■ Set exercise A:
Rewrite the records from their first line through the line that contains "genus: Marshallia", replacing "catalogue / barcode" with "catalog / barcode" and keeping everything else the same.

The Words of the Hendricks Family

God’s Tylenol

Tyler Hendricks
October 4, 2000

The Unification Theological Seminary:

(DRAFT: please send additions/corrections)

The Unification Theological Seminary has played a major role in God’s providential work in America and worldwide. We can relate this role to solving the "three headaches of God." As we ponder the future development of our alma mater, we should maintain a clear grasp of this historical foundation, our heritage at the dawn of the new millennium.

Headache #1: The Disunity of Christianity
Tylenol: New ERA and the International Religious Foundation

True Father created UTS as a Mecca for inter-religious dialogue. The original faculty, with one exception, hailed from faiths and denominations other than his own Unification Church. The faculty that was assembled in the school’s first three years included members of the Dutch Reformed Church, the Church of Christ, Methodism, the Greek Orthodox Church, the Roman Catholic Church (3), Judaism and Confucianism.

UTS also hosted speakers and lecturers from many more faiths, including Evangelical Christians, Latter Day Saints, Charismatic Christians, Muslims, indigenous African Christians, Tibetan Buddhists, and many more. Through these encounters, these religious groups and individual scholars gained exposure to the Unificationist culture and heart and, to some extent, teachings.

In the spring of 1977, UTS initiated a series of theologians’ conferences. The network of invited scholars began with Dr. Warren Lewis, his doctoral professor Dr. Herbert Richardson, and several other of Dr. Richardson’s doctoral students and colleagues, including M. Darrol Bryant, Richard Quebedeaux, Frank Flinn, Rod Sawatsky, James Cone (?), Mary Carmen Rose and Durwood Foster.

■ Records provided:
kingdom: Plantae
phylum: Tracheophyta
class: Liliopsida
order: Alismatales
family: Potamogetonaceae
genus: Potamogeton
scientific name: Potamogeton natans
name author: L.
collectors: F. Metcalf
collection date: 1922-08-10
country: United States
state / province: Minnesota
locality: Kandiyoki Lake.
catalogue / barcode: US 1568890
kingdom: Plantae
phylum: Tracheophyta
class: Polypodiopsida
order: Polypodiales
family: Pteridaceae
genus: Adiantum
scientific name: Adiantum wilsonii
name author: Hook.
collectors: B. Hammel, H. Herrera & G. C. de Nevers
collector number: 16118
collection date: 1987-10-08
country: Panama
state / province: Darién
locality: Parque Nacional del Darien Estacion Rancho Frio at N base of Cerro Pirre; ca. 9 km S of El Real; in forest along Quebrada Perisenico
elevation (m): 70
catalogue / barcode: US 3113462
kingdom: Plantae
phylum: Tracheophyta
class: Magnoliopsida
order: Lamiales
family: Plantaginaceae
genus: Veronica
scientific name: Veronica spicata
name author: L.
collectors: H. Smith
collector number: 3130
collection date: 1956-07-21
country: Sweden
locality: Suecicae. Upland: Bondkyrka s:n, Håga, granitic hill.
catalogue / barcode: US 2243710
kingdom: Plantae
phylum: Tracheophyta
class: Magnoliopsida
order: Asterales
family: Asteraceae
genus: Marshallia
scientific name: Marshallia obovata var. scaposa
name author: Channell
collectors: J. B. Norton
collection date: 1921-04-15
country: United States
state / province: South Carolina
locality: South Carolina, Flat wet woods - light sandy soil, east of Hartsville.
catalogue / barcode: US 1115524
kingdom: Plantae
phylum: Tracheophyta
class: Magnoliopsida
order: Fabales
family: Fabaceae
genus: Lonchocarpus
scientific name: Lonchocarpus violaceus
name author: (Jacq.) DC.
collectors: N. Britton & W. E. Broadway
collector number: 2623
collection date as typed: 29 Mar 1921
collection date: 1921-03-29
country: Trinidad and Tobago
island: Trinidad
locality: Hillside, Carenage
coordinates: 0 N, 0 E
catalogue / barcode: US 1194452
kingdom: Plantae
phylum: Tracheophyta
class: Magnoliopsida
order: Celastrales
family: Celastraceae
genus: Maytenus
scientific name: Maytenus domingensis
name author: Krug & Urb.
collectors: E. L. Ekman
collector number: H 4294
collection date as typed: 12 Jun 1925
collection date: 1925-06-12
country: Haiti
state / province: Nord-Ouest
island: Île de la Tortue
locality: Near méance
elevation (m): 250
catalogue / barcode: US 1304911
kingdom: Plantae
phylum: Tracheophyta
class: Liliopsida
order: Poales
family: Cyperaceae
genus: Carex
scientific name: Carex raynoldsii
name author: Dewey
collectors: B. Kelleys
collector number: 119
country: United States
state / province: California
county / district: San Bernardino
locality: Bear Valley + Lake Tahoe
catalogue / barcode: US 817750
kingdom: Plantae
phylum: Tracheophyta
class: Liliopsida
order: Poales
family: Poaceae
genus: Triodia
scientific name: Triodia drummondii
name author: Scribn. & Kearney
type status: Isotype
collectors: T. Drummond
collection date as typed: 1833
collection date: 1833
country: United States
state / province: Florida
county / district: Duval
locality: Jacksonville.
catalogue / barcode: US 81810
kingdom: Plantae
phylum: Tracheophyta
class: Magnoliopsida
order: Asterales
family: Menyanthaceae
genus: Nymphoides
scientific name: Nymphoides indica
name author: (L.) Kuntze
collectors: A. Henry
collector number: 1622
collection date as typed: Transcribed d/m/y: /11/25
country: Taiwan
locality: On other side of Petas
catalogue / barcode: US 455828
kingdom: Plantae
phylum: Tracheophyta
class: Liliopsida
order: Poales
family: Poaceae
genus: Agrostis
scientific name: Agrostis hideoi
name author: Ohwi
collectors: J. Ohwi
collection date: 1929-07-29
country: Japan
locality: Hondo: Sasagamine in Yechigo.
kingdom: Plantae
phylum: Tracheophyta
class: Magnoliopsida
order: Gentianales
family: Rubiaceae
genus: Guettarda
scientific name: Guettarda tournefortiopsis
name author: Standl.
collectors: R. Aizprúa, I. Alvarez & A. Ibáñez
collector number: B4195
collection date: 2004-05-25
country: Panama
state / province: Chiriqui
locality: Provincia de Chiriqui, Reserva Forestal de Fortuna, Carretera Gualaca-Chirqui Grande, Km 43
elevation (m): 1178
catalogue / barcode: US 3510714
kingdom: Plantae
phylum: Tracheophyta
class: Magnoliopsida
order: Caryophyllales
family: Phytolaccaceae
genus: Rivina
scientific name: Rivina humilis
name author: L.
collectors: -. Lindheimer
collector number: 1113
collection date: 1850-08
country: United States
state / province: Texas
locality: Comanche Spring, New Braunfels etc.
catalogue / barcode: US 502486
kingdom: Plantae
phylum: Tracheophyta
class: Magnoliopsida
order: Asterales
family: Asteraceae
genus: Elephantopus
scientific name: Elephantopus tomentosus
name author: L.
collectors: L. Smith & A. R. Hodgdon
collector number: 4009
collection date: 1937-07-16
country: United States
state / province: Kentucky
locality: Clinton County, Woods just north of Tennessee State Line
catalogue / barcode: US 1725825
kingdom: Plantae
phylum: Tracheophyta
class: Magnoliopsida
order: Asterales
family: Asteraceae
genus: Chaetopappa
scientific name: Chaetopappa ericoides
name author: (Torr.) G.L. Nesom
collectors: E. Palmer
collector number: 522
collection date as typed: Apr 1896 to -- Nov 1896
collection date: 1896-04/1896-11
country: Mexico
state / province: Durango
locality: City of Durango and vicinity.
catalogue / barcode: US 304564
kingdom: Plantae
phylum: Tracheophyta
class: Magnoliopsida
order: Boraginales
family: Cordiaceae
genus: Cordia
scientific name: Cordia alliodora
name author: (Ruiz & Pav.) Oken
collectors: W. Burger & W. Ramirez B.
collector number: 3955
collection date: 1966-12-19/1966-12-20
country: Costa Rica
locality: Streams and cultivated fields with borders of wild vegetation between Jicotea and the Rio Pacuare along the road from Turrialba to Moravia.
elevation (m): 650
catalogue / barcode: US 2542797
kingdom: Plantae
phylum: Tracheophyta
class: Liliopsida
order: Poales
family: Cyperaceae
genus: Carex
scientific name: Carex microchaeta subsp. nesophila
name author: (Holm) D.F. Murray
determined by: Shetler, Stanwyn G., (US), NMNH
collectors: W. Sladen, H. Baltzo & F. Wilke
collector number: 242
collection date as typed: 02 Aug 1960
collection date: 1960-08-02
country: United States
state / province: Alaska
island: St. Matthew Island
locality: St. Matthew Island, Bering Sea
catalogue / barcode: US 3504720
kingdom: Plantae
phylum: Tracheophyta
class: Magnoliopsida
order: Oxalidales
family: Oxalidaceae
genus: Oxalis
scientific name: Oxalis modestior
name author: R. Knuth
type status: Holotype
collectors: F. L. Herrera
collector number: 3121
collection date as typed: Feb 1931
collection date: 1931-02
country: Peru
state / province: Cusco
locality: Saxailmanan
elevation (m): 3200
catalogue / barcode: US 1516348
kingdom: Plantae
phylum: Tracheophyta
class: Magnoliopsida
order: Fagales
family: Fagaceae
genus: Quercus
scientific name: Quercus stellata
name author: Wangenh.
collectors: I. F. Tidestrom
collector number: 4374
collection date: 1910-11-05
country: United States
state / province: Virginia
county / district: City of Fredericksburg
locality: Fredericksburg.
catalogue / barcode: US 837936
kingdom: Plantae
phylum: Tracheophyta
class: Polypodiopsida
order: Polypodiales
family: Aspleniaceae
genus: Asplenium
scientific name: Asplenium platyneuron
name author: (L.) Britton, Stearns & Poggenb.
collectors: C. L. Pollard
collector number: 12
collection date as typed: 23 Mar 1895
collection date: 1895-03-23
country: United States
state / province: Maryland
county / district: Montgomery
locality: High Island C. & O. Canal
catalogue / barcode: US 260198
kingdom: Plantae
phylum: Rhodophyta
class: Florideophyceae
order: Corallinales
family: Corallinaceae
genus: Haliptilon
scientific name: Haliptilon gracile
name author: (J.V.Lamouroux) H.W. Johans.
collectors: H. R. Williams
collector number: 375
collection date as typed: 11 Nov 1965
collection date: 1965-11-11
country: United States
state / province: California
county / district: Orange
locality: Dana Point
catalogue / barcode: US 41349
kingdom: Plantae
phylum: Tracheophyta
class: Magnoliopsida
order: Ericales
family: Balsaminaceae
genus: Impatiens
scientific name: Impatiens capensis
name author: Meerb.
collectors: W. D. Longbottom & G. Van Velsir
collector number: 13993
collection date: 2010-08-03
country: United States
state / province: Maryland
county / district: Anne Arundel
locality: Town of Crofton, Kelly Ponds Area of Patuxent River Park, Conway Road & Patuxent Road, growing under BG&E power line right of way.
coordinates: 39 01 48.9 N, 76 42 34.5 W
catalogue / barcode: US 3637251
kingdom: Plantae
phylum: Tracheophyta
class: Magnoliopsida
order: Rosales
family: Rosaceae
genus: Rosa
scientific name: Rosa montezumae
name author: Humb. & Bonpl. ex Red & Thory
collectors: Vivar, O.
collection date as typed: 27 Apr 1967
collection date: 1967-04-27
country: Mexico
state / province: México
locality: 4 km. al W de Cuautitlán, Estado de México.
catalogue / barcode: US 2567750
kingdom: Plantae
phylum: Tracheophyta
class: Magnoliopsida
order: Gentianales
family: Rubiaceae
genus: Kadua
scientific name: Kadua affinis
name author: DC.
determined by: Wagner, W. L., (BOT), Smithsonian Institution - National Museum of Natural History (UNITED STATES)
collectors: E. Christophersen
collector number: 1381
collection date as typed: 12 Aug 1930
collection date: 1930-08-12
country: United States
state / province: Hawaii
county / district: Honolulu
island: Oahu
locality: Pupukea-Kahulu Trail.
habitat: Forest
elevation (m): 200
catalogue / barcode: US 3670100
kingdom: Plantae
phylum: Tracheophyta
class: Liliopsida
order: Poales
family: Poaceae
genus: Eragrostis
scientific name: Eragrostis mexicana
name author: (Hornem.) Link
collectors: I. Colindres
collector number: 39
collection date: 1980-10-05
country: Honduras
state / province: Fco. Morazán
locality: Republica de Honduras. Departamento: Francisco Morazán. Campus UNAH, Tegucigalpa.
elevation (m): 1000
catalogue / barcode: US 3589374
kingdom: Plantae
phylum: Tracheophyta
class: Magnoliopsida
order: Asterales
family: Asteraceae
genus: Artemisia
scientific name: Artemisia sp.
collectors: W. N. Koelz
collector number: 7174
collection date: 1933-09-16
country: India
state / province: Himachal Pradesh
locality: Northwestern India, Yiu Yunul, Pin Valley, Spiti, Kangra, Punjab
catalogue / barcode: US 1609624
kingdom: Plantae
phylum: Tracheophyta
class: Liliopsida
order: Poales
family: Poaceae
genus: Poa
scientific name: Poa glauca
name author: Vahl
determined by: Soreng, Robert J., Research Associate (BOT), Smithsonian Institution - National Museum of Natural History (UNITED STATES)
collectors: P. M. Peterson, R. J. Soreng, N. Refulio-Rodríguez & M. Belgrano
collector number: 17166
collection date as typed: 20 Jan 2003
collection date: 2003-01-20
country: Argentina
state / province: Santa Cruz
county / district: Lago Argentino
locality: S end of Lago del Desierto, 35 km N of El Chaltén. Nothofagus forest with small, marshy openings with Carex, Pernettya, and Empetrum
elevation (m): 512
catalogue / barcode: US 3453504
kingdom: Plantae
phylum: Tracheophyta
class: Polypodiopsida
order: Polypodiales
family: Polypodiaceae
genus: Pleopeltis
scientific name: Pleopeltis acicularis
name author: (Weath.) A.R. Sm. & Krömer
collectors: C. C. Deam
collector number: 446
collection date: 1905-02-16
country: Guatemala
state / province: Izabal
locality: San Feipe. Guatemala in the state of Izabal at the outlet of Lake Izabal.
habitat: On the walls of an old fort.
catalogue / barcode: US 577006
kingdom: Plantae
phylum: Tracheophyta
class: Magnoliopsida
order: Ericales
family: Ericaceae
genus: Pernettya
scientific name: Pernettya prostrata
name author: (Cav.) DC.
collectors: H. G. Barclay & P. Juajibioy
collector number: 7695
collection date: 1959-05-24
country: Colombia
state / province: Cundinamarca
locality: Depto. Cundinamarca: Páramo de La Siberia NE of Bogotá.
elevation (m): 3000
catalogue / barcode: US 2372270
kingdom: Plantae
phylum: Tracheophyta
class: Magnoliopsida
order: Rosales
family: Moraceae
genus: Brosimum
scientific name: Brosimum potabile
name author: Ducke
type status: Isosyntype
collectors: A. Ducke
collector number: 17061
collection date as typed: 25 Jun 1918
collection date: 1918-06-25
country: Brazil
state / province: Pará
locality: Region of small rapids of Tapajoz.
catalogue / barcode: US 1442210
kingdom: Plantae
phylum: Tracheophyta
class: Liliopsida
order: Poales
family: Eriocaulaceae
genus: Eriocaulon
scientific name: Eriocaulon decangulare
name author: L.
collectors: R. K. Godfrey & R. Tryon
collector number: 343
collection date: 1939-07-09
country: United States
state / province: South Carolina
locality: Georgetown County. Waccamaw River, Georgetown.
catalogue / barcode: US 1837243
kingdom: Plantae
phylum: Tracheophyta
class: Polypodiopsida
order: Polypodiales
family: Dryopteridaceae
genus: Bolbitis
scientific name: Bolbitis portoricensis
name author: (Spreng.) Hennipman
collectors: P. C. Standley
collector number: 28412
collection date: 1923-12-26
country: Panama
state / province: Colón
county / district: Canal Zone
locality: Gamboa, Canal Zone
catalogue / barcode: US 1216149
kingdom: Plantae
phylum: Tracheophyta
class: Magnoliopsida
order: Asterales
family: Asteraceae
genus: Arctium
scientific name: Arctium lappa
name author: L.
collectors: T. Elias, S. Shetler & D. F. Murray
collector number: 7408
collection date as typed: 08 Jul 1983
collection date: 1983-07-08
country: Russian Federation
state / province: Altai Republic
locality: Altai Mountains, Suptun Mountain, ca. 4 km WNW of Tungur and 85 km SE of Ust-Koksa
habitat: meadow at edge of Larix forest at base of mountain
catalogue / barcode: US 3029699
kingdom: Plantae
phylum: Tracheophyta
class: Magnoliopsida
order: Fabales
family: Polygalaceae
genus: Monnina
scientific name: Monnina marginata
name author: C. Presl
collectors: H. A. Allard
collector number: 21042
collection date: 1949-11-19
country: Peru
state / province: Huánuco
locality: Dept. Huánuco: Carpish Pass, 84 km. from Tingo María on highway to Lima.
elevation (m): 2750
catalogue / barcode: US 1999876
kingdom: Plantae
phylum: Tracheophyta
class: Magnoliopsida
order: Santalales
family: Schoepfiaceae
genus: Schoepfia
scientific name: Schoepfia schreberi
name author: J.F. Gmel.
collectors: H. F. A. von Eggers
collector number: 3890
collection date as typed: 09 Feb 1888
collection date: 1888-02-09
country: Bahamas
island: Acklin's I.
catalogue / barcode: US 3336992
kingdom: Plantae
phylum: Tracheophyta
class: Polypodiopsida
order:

■ Set exercise B:
Copy the seminary passage word for word, starting at "The Unification Theological Seminary has" and ending after "the new millennium.".

■ Complete answer A:
kingdom: Plantae
phylum: Tracheophyta
class: Liliopsida
order: Alismatales
family: Potamogetonaceae
genus: Potamogeton
scientific name: Potamogeton natans
name author: L.
collectors: F. Metcalf
collection date: 1922-08-10
country: United States
state / province: Minnesota
locality: Kandiyoki Lake.
catalog / barcode: US 1568890
kingdom: Plantae
phylum: Tracheophyta
class: Polypodiopsida
order: Polypodiales
family: Pteridaceae
genus: Adiantum
scientific name: Adiantum wilsonii
name author: Hook.
collectors: B. Hammel, H. Herrera & G. C. de Nevers
collector number: 16118
collection date: 1987-10-08
country: Panama
state / province: Darién
locality: Parque Nacional del Darien Estacion Rancho Frio at N base of Cerro Pirre; ca. 9 km S of El Real; in forest along Quebrada Perisenico
elevation (m): 70
catalog / barcode: US 3113462
kingdom: Plantae
phylum: Tracheophyta
class: Magnoliopsida
order: Lamiales
family: Plantaginaceae
genus: Veronica
scientific name: Veronica spicata
name author: L.
collectors: H. Smith
collector number: 3130
collection date: 1956-07-21
country: Sweden
locality: Suecicae. Upland: Bondkyrka s:n, Håga, granitic hill.
catalog / barcode: US 2243710
kingdom: Plantae
phylum: Tracheophyta
class: Magnoliopsida
order: Asterales
family: Asteraceae
genus: Marshallia

■ Complete answer B:
The Unification Theological Seminary has played a major role in God’s providential work in America and worldwide. We can relate this role to solving the "three headaches of God." As we ponder the future development of our alma mater, we should maintain a clear grasp of this historical foundation, our heritage at the dawn of the new millennium.